In order to allow the mastery approach to be effective (i.e. children learn what they are expected to in the year they are expected to), early catch up is essential: we aim to promptly identify and support pupils who start secondary school without a secure grasp of reading, writing and mathematics so that they can access the full curriculum.
Everything from which children learn in school – the taught subject timetable, the approach to spiritual, moral, social and cultural development, the co-curricular provision and the ethos and ‘hidden curriculum’ of the school – are to be seen as part of the school curriculum. Our principle of ‘Education with Character’ is delivered through the curriculum in this broadest sense.
Assessment and Impact
With thousands of pupils across United Learning following the same curriculum, we have been able to develop common assessments in most subjects.
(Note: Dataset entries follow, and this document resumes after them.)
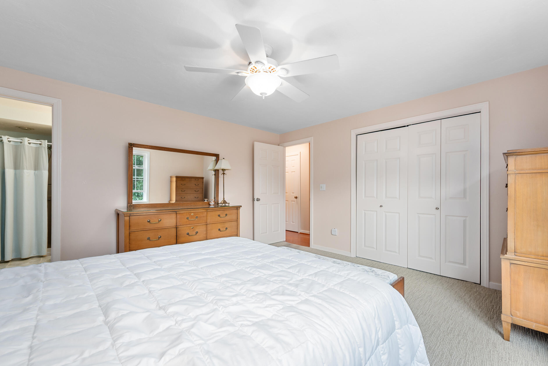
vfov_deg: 77.3
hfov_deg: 100.4
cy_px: 183
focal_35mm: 15
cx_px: 274
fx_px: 228
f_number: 8
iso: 320
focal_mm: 15
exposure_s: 1/6
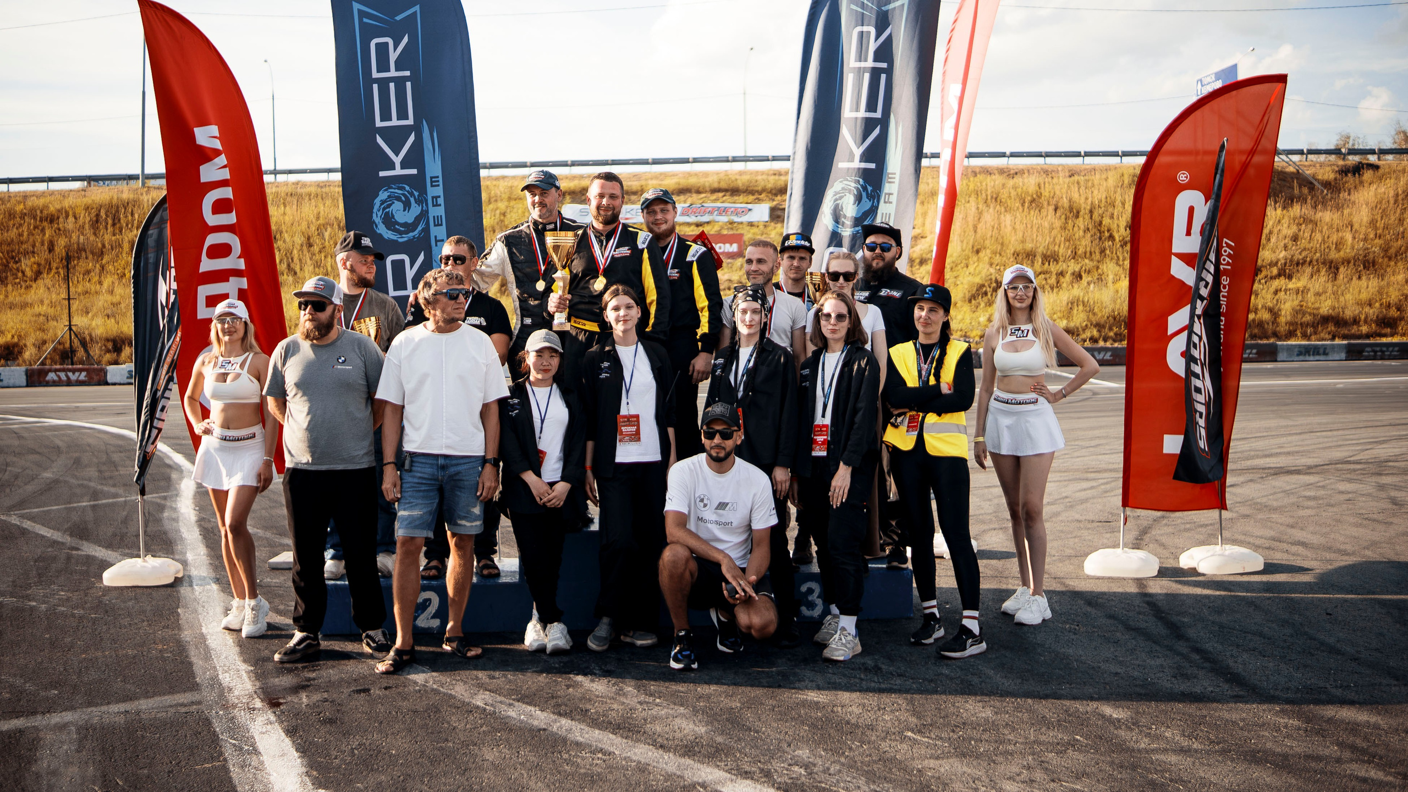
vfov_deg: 32.9
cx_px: 703
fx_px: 1342
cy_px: 361
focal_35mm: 36
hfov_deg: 55.4
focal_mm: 23
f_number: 1.2
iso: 100
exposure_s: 1/4000
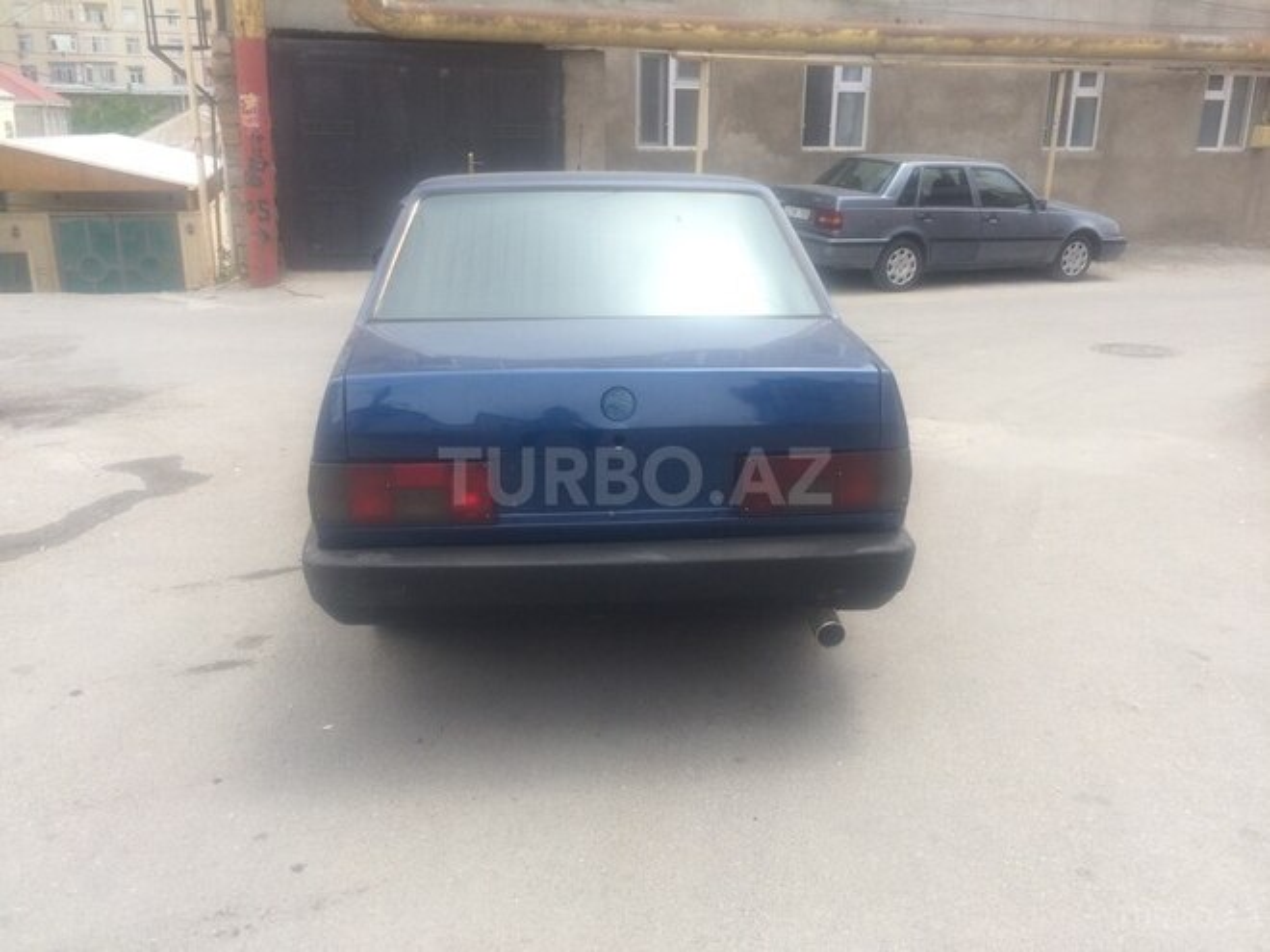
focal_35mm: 29
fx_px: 1064
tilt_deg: -18.7
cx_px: 635
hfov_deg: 61.7
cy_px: 476
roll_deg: -2.7
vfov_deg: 48.2
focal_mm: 4.15
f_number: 2.2
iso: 32
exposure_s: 1/892
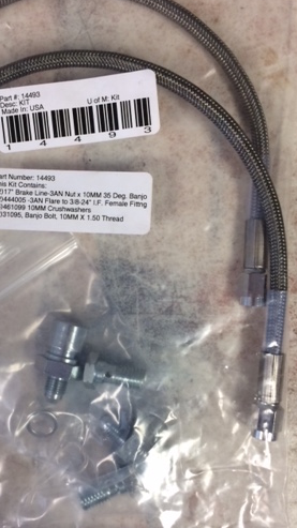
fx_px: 575
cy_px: 288
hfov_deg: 28.6
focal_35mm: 41
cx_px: 77
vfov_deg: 49.3
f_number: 2.2
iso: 40
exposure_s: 1/30
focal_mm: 4.15
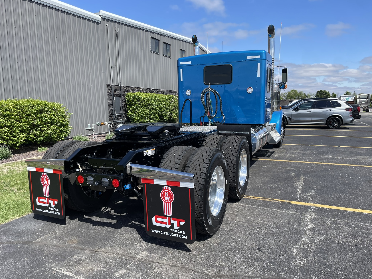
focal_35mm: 26
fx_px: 279
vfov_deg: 53.1
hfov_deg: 67.3
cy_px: 140
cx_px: 186
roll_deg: +1.0
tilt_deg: -8.6
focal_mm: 4.2
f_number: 1.6
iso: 32
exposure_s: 1/2398
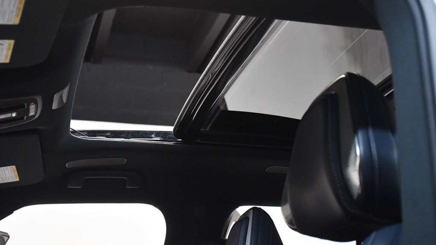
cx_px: 219
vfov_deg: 20.0
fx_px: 694
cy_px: 106
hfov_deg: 34.9
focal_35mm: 60
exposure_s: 1/60
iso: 4500
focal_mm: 38
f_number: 4.2
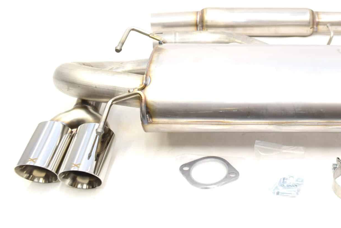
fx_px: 474
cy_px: 62
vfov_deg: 26.7
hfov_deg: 38.1
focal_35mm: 50
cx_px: 273
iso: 400
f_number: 5.6
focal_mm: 20
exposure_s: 1/125
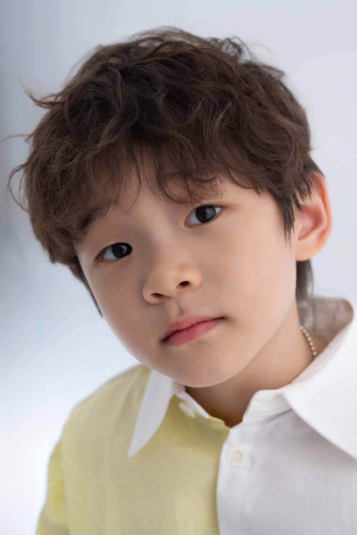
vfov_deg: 33.9
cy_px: 268
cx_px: 178
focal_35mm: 59
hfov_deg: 23.0
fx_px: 878
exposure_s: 1/125
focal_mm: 59
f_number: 5.6
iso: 100
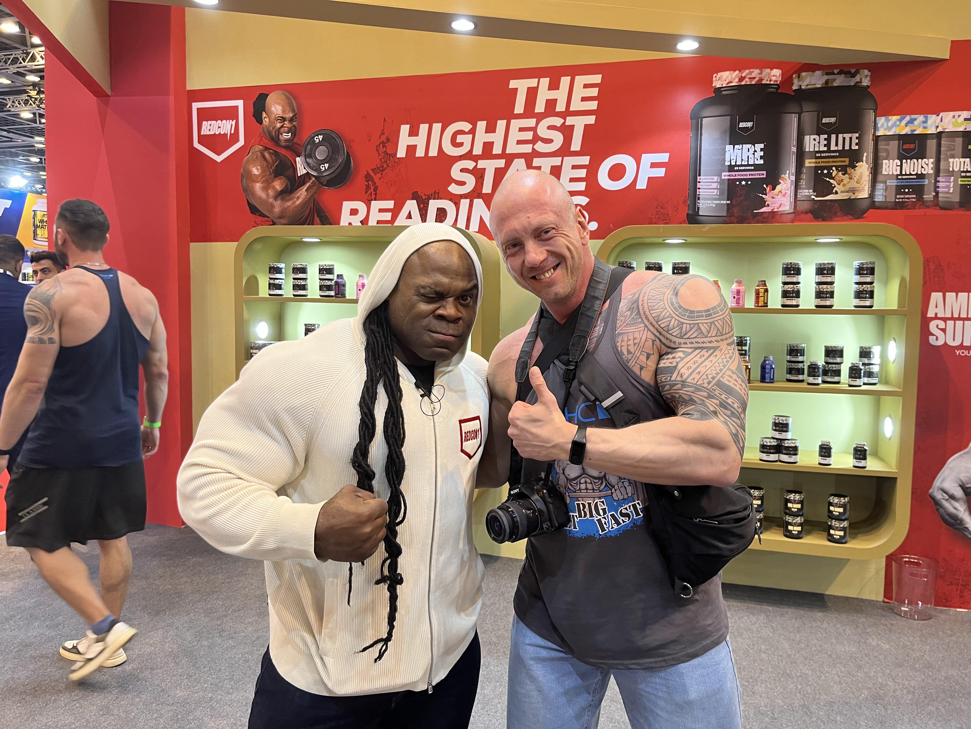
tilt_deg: -3.2
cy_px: 364
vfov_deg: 53.1
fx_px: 729
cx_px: 486
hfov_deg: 67.3
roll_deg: -1.1
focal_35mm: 26
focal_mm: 5.1
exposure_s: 1/50
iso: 125
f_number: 1.6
These are summative assessments which allow pupils to demonstrate their growing understanding of their subjects and teachers to assess the impact of their teaching. These summative assessments are typically taken once or twice a year, enabling teachers to focus on formative assessment from lesson to lesson.
Our formative assessments are designed to support students in achieving fluency in each subject. This means that in lessons pupils are quizzed on prior knowledge in order to embed this knowledge in their long term memory. This frees up their working memory to attend to current learning. We are particularly conscious of the role that literacy and vocabulary plays in unlocking the whole curriculum. Our teachers explicitly teach the meaning of subject-specific language, and we expect lessons to contain challenging reading and writing. Knowledge organisers provide students with key information in each subject, enabling them to develop their understanding of key concepts outside of their lessons. We also encourage all pupils to read widely.
Student outcomes continue to improve across the school with headline measures continuing an upward trend. Both the Progress 8 at Year 11 and Value Added in Year 13 are in line with or above National Averages (see Student Outcomes)
Every child has an equal right to a challenging and enlightening curriculum. By teaching this curriculum well, and developing effective habits in our pupils, we bring out the best in everyone.